Source text:
As part of a court’s determination that a water district made service
available, it must necessarily evaluate whether the water district possesses the
legal authority to make service available. See Sequoyah Cnty., 191 F.3d at 1201
n.8 (“Without a right to provide service arising from state law, a water association
would be unable to assert its entitlement to protection.”). Kansas law does not
expressly permit or prohibit a rural water district from serving customers outside
of its boundaries. See K.S.A. § 82a-619. However, a review of the statutes
concerning rural water districts reveals a clear association between a water
district’s geographic boundaries and those laws pertaining to its corporate
governance, facilities, and operations. For example, a petition to create a rural
water district must be signed by property owners within the district’s proposed
boundaries and state that lands within the boundaries lack an adequate water
supply. See id. § 82a-614. A water district possesses the express power of
eminent domain only within its boundaries. See id. § 82a-619(a). It may employ
labor “necessary to the proper performance of such work or improvement as is
-24-
proposed to be done within any such district.” Id. § 82a-620 (emphasis added).
To attach lands outside the district, the new landowners must follow procedures
similar to those in § 82a-614: a petition must be signed by owners of the land
within the newly proposed area stating that such lands are without adequate water
supply, see id. § 82a-622, and upon the county’s approval, those landowners are
entitled to subscribe to the water district’s benefit units, see id. § 82a-624.
There is no indication within the statutory scheme of any authority that
suggests water districts may serve customers outside their boundaries. Cf. id. §
82a-621 (permitting “[o]wners of land located within the district who are not
participating members” to subscribe to benefit units) (emphasis added); id. § 82a-
619(f) (authorizing the power to contract with cities or counties to treat
wastewater “within the boundaries of the district”); id. § 82a-625 (authorizing the
power to construct new works “within such district”). Although § 82a-619 does
provide water districts with the general power to “contract” and to “construct,
install, maintain and operate” facilities “necessary to carry out the purposes of its
organization,” the statutory scheme leaves more than a reasonable doubt as to the
existence of the power to provide water service outside of a district’s boundaries.
We thus affirm the court’s dismissal of Douglas-4’s claim on the church property.
C. The district court’s decisions and portions of the jury verdict pertaining
to curtailment or limitation of Douglas-4’s water service are affirmed.
-25-
We next review the legal grounds upon which the district court based its
conclusion that Eudora curtailed or limited Douglas-4’s water service.

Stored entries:
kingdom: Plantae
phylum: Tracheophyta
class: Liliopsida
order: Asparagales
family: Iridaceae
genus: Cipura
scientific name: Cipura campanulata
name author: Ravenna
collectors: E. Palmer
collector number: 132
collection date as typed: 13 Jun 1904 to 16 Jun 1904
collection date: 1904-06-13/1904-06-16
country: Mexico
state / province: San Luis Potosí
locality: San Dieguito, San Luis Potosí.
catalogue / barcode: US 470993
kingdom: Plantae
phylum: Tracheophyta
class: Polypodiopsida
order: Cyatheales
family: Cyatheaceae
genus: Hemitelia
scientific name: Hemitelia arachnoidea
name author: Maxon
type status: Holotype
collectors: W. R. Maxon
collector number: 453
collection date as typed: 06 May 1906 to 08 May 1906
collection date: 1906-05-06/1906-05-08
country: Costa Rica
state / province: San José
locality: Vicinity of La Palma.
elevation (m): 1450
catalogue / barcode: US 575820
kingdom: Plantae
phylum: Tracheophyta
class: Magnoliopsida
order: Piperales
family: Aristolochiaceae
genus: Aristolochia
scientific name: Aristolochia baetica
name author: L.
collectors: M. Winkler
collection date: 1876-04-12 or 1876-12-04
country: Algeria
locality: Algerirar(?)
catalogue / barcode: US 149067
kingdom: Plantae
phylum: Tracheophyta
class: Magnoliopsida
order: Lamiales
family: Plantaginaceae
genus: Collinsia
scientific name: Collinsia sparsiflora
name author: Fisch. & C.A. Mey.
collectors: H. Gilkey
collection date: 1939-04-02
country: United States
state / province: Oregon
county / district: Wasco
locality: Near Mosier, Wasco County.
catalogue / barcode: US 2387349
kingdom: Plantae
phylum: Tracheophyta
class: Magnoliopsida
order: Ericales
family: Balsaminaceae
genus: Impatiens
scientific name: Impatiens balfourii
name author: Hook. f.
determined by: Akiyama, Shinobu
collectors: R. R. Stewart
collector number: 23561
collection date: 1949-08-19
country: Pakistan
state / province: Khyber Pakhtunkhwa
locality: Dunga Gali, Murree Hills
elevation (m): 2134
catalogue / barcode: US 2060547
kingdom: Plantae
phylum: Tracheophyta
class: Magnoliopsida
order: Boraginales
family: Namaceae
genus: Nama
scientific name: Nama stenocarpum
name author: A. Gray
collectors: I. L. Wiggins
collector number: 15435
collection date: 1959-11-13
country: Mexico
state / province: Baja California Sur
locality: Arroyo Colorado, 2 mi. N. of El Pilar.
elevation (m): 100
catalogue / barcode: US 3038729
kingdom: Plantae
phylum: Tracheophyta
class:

Task statement:
Edit the passage of the water district ruling from "We thus affirm" to "Douglas-4’s water service.", replacing "Eudora" with "the city".

Full solution:
We thus affirm the court’s dismissal of Douglas-4’s claim on the church property.
C. The district court’s decisions and portions of the jury verdict pertaining
to curtailment or limitation of Douglas-4’s water service are affirmed.
-25-
We next review the legal grounds upon which the district court based its
conclusion that the city curtailed or limited Douglas-4’s water service.